Set up local AI

Karja's AI features run on a model on your machine — never the cloud. You install a small local server (Ollama or oMLX), download a model, and paste its address into Karja. About five minutes, once.

What is local AI, and why it matters

"Local AI" means the language model runs as a program on your own computer instead of on a company's servers. You download the model file once; from then on every answer is generated by your hardware.

Private

Your notes, documents and prompts are processed on your own machine. Nothing is sent to a cloud provider.

Free to run

No per-token fees, no subscription, no API bill. Once a model is on your disk, every query is free.

Works offline

No internet required once the model is downloaded — useful on a plane, in the field, or behind a firewall.

1. Pick a backend

Karja talks to a local AI server. Pick whichever suits your machine — you only need one.

Ollama

Runs on macOS, Windows and Linux. The simplest option and the best choice on a PC or a non-Apple-Silicon machine.

oMLX

Apple Silicon Macs only (M1–M4, macOS 15+). Built on Apple's MLX for top speed on a Mac, managed from the menu bar.

2. Install Ollama — macOS · Windows · Linux

1

Download and install

Get the installer for your OS from ollama.com/download. On macOS and Windows it runs a background server automatically after install. On Linux:

curl -fsSL https://ollama.com/install.sh | sh

2

Download a model

In a terminal, pull a model. A small 3B model is a good starting point and runs on modest hardware:

ollama pull llama3.2

Browse the full catalogue at ollama.com/library. Bigger models are smarter but need more RAM — pick a smaller one (e.g. llama3.2:3b or qwen2.5:3b) if you have 8 GB.

3

Note your API URL

Ollama serves at http://127.0.0.1:11434. Confirm it's running by opening that address in a browser — you should see "Ollama is running". That's the URL you'll paste into Karja.

…or install oMLX — Apple Silicon Macs

1

Check requirements

oMLX needs an Apple Silicon Mac (M1–M4) running macOS 15 or newer.
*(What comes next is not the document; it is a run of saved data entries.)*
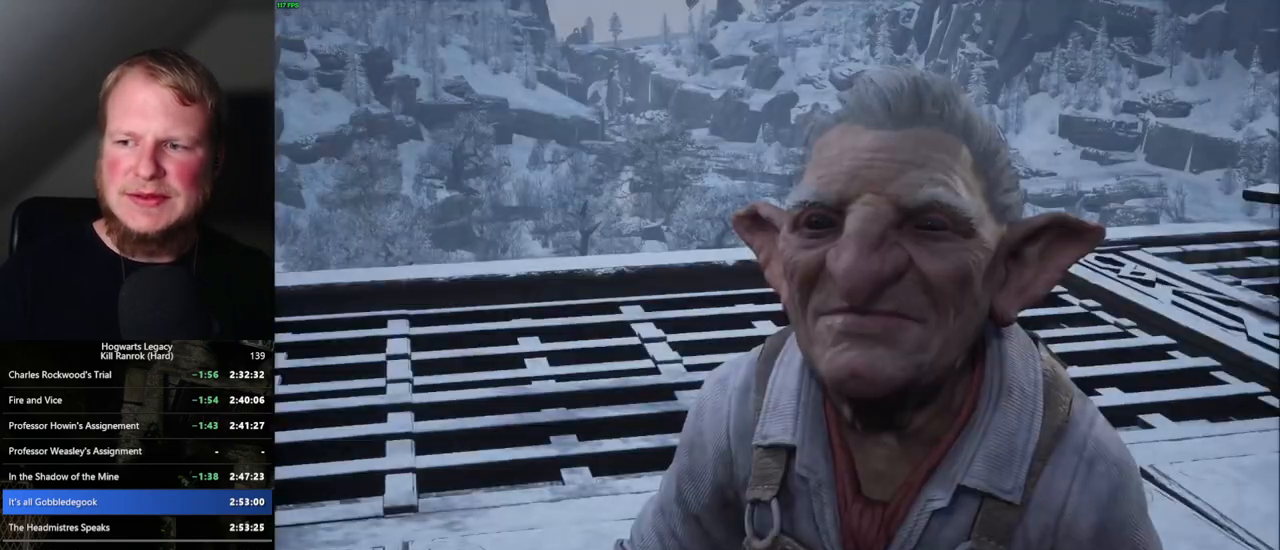
{"keys": [], "mouse": [], "events": [[34, "mouse_wheel", "up"], [67, "q", "down"], [100, "space", "down"], [117, "space", "up"], [134, "q", "up"], [234, "q", "down"], [267, "space", "down"], [300, "mouse_wheel", "down"], [300, "q", "up"], [300, "space", "up"], [317, "mouse_wheel", "up"], [334, "mouse_wheel", "down"], [384, "mouse_wheel", "up"], [384, "q", "down"], [400, "space", "down"], [450, "q", "up"], [450, "space", "up"]]}
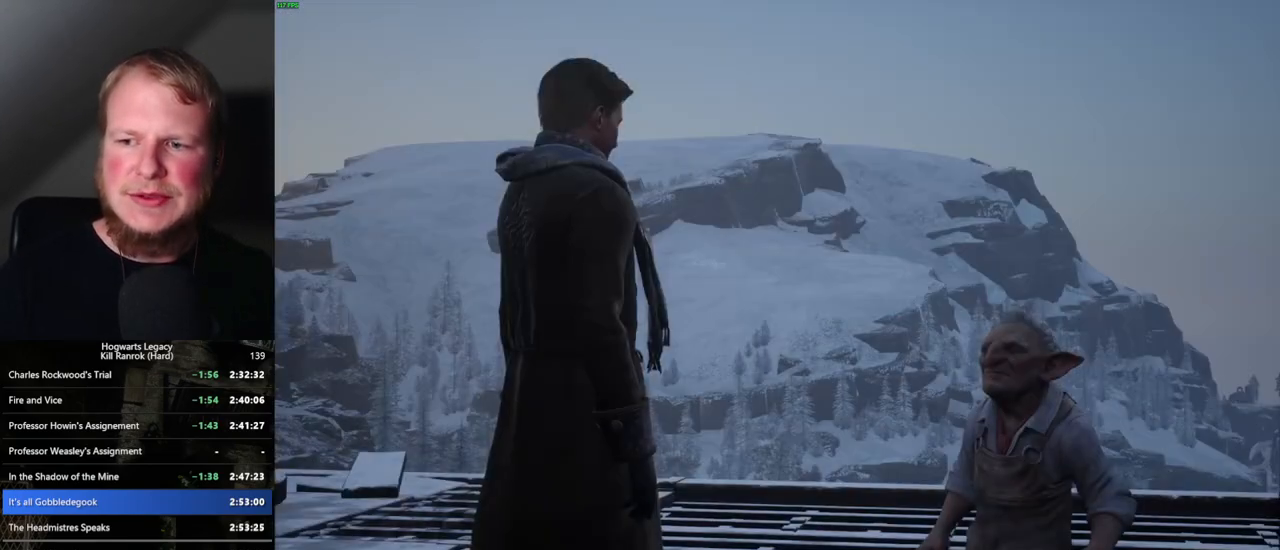
{"keys": ["q"], "mouse": [], "events": [[50, "q", "down"], [67, "space", "down"], [100, "q", "up"], [100, "space", "up"], [134, "mouse_wheel", "down"], [150, "mouse_wheel", "up"], [200, "q", "down"], [217, "space", "down"], [250, "q", "up"], [267, "space", "up"], [350, "q", "down"], [367, "space", "down"], [400, "q", "up"], [417, "space", "up"], [500, "q", "down"]]}
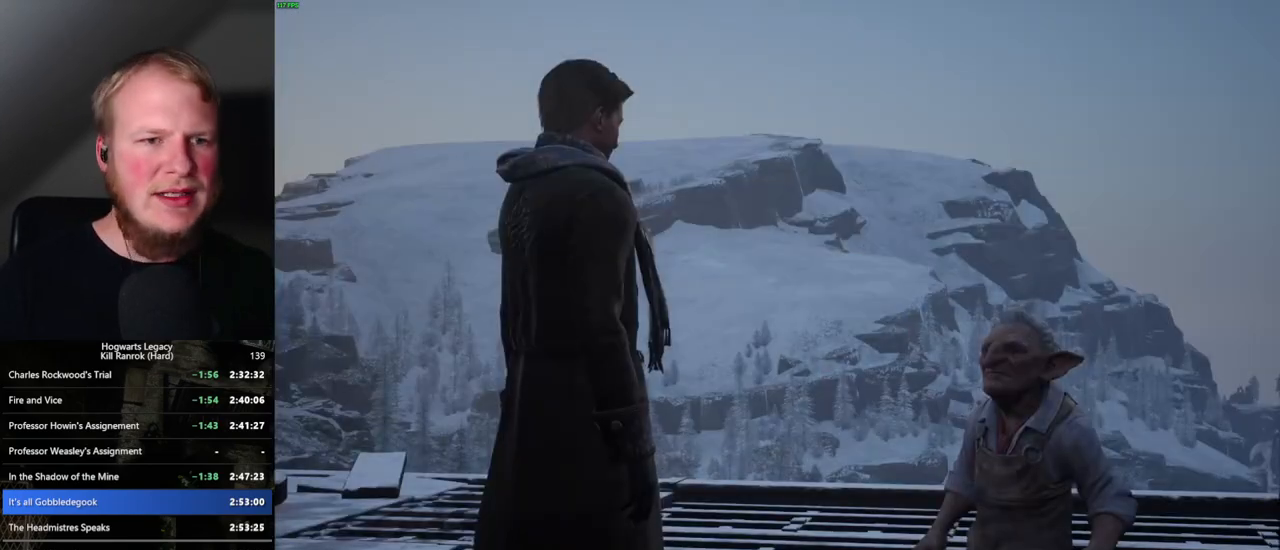
{"keys": [], "mouse": ["wheel"], "events": [[17, "space", "down"], [34, "mouse_wheel", "down"], [50, "mouse_wheel", "up"], [67, "q", "up"], [84, "space", "up"], [134, "mouse_wheel", "down"], [167, "mouse_wheel", "up"], [167, "q", "down"], [234, "space", "down"], [284, "q", "up"], [334, "space", "up"], [417, "space", "down"], [434, "q", "down"], [467, "space", "up"], [484, "q", "up"], [500, "mouse_wheel", "down"]]}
Learn more at omlx.ai.

2

Install the app

Download the .dmg from the oMLX releases page and drag it to Applications. Or, with Homebrew:

brew tap jundot/omlx https://github.com/jundot/omlx
brew install omlx

3

Start the server and download a model

Launch oMLX from Applications — it lives in your menu bar. The Welcome screen walks you through three steps: choose a model folder, start the server, and download your first model. You can browse and download more models any time from the built-in admin dashboard.

4

Find your API URL

oMLX serves at http://127.0.0.1:8000 by default (you pick the host and port). To confirm the exact address, open the dashboard at 127.0.0.1:8000/admin/dashboard and look under API endpoints. That's the URL for Karja.

3. Connect it to Karja

1

Open AI settings

In Karja, click Settings (the gear at the bottom of the left sidebar), then open the AI tab.

2

Choose your backend and paste the URL

Select Ollama or oMLX, then put your address in Base URL — http://127.0.0.1:11434 for Ollama, http://127.0.0.1:8000 for oMLX. (If you set an API key on oMLX, paste it in the API key field.)

3

Pick a model

Click Refresh under Model and choose one of your downloaded models from the dropdown. If the list is empty, the server isn't running or you haven't downloaded a model yet.

4. Try it — ask AI about a note

Karja's AI Chat can read your records as context. Here's the full loop in Notepad:

1

Write a note

Open Notepad from the sidebar and type a few paragraphs — say, some meeting notes or a draft.

2

Open AI Chat

Click AI Chat at the bottom of the left sidebar. A chat pane opens at the bottom of the window.

3

Attach the note as context

Type @ in the chat box and pick your note from the list. It's now attached, so the model can read it.

4

Ask a question

Type something like "Summarise this note in three bullet points" and press Enter. The answer streams in — generated entirely on your machine. 🎉

Good to know

Keep Ollama or oMLX running while you use Karja's AI features.
Larger models give better answers but need more memory — if responses are slow or the app struggles, switch to a smaller model.
Your prompts and documents never leave your computer.